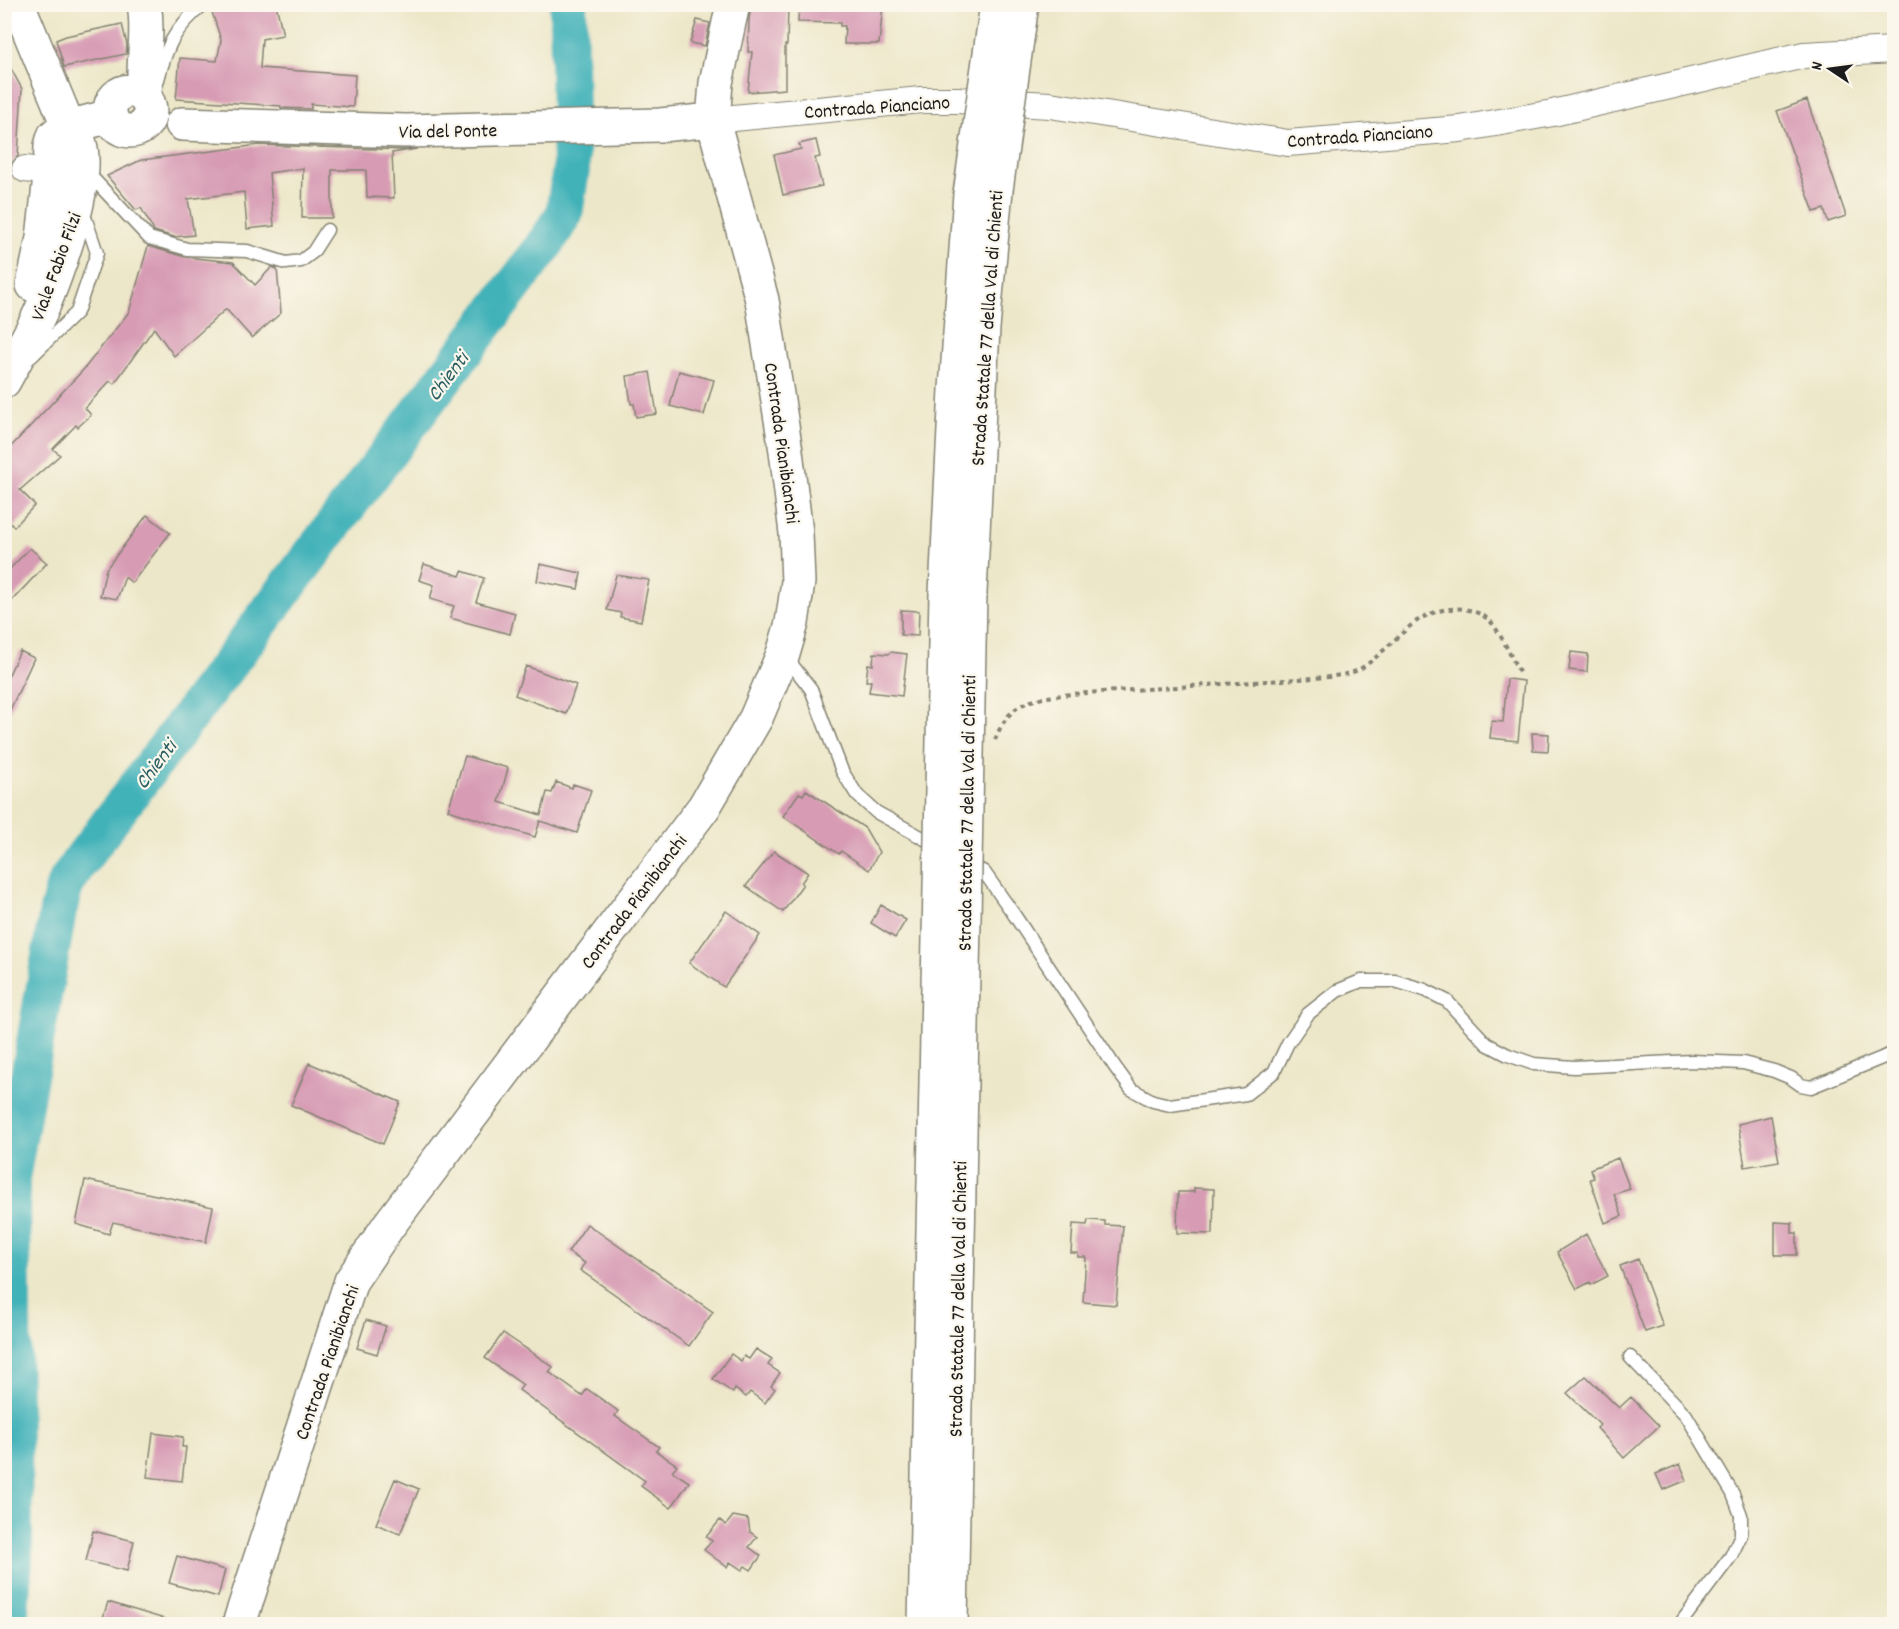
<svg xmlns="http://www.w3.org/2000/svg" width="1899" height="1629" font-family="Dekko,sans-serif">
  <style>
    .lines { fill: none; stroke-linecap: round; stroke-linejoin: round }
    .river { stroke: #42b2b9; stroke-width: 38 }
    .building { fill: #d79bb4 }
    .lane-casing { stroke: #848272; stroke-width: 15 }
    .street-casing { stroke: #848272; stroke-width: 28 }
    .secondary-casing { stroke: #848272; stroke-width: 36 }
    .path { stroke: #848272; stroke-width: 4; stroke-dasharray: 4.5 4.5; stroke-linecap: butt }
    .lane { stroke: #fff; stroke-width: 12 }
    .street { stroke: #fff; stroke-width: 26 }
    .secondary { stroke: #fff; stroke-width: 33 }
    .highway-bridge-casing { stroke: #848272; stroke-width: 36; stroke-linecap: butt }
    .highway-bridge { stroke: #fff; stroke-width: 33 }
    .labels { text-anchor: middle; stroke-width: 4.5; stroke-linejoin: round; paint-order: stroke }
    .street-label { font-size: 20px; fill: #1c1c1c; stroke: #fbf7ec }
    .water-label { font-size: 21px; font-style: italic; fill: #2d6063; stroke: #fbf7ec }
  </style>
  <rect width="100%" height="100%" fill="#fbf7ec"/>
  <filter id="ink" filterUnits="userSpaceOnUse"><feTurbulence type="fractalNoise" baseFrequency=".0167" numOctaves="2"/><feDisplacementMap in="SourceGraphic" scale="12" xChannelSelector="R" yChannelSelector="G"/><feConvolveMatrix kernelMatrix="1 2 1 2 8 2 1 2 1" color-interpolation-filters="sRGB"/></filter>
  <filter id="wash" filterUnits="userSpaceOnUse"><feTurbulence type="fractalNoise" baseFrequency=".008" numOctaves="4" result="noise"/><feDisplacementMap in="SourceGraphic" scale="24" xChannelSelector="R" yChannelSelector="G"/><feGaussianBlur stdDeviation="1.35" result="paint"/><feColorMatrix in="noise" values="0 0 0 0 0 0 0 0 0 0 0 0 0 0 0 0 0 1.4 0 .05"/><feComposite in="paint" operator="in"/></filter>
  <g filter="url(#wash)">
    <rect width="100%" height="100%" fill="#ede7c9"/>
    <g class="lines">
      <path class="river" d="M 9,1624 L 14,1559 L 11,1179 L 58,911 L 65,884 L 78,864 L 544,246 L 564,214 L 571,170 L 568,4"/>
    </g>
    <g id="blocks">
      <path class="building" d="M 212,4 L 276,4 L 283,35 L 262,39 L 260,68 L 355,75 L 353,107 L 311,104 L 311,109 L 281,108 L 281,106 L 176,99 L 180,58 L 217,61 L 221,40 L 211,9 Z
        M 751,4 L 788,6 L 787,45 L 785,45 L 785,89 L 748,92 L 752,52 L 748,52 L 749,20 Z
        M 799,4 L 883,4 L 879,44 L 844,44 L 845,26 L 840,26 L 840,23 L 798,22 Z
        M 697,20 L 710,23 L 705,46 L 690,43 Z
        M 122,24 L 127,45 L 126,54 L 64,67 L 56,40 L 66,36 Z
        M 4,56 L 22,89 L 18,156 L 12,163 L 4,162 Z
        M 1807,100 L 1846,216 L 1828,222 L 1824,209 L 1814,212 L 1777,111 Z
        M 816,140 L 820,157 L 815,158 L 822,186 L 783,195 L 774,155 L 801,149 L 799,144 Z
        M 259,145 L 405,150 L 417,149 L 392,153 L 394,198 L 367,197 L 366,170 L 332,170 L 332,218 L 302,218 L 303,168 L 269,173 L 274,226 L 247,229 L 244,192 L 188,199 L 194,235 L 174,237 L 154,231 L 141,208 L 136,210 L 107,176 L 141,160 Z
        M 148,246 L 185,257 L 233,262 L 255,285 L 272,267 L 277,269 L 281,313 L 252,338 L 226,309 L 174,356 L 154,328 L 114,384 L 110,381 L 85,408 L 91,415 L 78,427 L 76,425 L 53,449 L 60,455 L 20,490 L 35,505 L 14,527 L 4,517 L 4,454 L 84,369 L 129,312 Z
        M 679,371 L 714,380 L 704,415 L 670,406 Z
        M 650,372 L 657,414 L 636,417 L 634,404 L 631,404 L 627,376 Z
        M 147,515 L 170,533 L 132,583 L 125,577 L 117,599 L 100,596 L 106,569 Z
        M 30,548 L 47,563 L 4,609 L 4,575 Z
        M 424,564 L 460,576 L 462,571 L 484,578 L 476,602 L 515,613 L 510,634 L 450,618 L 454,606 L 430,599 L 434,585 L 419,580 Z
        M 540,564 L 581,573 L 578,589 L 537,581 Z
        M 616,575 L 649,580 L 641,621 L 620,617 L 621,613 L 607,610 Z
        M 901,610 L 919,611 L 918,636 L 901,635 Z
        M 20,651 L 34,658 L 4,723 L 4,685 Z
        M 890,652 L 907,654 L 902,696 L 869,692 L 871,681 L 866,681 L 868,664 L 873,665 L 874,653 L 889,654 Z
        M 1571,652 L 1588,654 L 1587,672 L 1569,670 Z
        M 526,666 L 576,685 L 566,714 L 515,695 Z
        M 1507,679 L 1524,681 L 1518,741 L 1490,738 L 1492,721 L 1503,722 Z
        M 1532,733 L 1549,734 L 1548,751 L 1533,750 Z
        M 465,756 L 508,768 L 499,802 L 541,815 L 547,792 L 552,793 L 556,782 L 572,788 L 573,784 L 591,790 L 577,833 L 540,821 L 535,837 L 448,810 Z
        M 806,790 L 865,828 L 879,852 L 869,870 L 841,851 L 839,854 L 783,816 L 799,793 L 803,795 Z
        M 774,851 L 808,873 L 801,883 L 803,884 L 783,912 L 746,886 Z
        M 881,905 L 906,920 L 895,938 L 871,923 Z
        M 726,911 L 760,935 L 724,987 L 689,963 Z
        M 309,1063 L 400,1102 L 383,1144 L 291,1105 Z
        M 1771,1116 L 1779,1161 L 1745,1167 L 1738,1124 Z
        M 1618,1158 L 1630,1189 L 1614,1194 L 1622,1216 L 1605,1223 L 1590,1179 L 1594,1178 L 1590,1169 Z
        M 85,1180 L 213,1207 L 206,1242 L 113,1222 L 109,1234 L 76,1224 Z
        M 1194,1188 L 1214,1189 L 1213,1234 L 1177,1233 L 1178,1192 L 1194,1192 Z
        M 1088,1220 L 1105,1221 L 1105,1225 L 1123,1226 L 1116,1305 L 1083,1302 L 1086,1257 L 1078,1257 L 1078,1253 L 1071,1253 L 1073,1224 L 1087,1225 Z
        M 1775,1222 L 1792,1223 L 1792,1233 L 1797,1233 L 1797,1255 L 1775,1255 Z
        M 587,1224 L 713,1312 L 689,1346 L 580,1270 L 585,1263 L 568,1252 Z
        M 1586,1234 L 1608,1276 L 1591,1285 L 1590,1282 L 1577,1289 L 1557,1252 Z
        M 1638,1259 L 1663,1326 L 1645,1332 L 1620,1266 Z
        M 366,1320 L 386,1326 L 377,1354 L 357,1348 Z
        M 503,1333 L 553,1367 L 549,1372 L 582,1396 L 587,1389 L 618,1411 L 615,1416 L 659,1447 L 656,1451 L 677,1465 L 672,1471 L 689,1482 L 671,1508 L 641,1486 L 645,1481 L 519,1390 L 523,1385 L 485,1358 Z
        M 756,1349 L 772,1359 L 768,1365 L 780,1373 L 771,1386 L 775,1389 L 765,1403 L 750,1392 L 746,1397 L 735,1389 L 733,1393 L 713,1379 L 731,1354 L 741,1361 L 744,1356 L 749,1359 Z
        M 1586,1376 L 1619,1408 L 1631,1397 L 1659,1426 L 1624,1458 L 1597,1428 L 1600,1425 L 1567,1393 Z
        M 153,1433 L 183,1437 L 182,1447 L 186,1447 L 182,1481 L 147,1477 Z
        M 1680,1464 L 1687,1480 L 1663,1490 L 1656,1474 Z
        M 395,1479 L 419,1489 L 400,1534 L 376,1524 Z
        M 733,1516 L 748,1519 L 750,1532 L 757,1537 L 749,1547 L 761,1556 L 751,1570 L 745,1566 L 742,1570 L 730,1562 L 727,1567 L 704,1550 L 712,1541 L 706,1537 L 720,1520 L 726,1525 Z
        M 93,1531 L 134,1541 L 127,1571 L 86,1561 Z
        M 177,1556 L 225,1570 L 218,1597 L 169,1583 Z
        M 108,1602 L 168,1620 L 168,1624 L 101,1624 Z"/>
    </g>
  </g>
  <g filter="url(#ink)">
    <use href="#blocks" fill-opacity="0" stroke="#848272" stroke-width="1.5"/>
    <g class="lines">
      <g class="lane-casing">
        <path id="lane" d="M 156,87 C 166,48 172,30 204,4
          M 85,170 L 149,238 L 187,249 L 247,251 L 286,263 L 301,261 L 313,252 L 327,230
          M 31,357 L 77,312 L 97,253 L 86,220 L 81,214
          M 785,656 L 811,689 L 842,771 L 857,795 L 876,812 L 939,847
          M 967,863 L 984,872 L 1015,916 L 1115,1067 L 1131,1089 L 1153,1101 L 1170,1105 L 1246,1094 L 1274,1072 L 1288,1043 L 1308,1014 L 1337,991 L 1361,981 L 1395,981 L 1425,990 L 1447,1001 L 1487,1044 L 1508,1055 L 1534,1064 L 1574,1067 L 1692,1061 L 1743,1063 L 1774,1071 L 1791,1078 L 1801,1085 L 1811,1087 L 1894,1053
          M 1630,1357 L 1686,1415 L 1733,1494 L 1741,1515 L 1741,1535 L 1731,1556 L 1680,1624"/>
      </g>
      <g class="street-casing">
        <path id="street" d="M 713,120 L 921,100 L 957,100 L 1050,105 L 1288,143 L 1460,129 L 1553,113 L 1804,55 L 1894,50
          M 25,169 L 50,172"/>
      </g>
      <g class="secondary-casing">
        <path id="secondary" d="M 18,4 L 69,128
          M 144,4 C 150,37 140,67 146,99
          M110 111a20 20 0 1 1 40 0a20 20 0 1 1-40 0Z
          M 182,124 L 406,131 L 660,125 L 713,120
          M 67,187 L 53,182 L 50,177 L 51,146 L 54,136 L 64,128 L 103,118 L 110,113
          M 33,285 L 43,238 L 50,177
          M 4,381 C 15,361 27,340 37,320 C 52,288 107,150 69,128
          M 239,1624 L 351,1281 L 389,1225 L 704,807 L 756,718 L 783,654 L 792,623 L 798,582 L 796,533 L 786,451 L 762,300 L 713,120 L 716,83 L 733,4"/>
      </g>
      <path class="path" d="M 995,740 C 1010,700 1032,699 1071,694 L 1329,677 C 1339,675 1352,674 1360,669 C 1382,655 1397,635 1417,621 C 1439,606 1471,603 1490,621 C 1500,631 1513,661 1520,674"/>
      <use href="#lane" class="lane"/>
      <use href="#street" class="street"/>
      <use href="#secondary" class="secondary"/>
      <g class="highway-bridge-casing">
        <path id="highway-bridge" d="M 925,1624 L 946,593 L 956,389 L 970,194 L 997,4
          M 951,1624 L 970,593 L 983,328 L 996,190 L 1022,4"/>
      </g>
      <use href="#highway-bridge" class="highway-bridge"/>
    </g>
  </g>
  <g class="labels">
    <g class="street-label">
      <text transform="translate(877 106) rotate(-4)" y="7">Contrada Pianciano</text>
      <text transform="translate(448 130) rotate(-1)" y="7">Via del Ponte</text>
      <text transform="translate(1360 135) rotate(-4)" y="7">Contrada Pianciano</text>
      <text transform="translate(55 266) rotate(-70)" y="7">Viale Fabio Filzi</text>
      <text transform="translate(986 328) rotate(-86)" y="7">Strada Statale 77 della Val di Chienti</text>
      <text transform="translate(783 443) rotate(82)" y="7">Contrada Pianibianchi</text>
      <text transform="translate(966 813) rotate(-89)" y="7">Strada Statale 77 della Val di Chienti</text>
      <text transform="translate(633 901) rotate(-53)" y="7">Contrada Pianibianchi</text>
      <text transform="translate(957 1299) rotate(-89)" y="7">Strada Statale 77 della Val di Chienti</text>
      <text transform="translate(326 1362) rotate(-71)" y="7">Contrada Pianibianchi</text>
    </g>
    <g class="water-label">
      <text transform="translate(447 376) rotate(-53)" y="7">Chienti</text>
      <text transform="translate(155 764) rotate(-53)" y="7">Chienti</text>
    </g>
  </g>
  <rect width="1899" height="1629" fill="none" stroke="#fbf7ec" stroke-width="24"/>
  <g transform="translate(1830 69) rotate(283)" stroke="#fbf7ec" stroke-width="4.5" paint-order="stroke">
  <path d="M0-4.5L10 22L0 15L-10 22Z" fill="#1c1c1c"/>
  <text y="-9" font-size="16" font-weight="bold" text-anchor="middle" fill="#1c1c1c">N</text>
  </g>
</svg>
════════════════
» What you should do:
Out of the material above, output word for word the line with "M 1194,1188 L", the line with "M 503,1333 L", and all lines between them, with nothing else.

» Reply to the task:
        M 1194,1188 L 1214,1189 L 1213,1234 L 1177,1233 L 1178,1192 L 1194,1192 Z
        M 1088,1220 L 1105,1221 L 1105,1225 L 1123,1226 L 1116,1305 L 1083,1302 L 1086,1257 L 1078,1257 L 1078,1253 L 1071,1253 L 1073,1224 L 1087,1225 Z
        M 1775,1222 L 1792,1223 L 1792,1233 L 1797,1233 L 1797,1255 L 1775,1255 Z
        M 587,1224 L 713,1312 L 689,1346 L 580,1270 L 585,1263 L 568,1252 Z
        M 1586,1234 L 1608,1276 L 1591,1285 L 1590,1282 L 1577,1289 L 1557,1252 Z
        M 1638,1259 L 1663,1326 L 1645,1332 L 1620,1266 Z
        M 366,1320 L 386,1326 L 377,1354 L 357,1348 Z
        M 503,1333 L 553,1367 L 549,1372 L 582,1396 L 587,1389 L 618,1411 L 615,1416 L 659,1447 L 656,1451 L 677,1465 L 672,1471 L 689,1482 L 671,1508 L 641,1486 L 645,1481 L 519,1390 L 523,1385 L 485,1358 Z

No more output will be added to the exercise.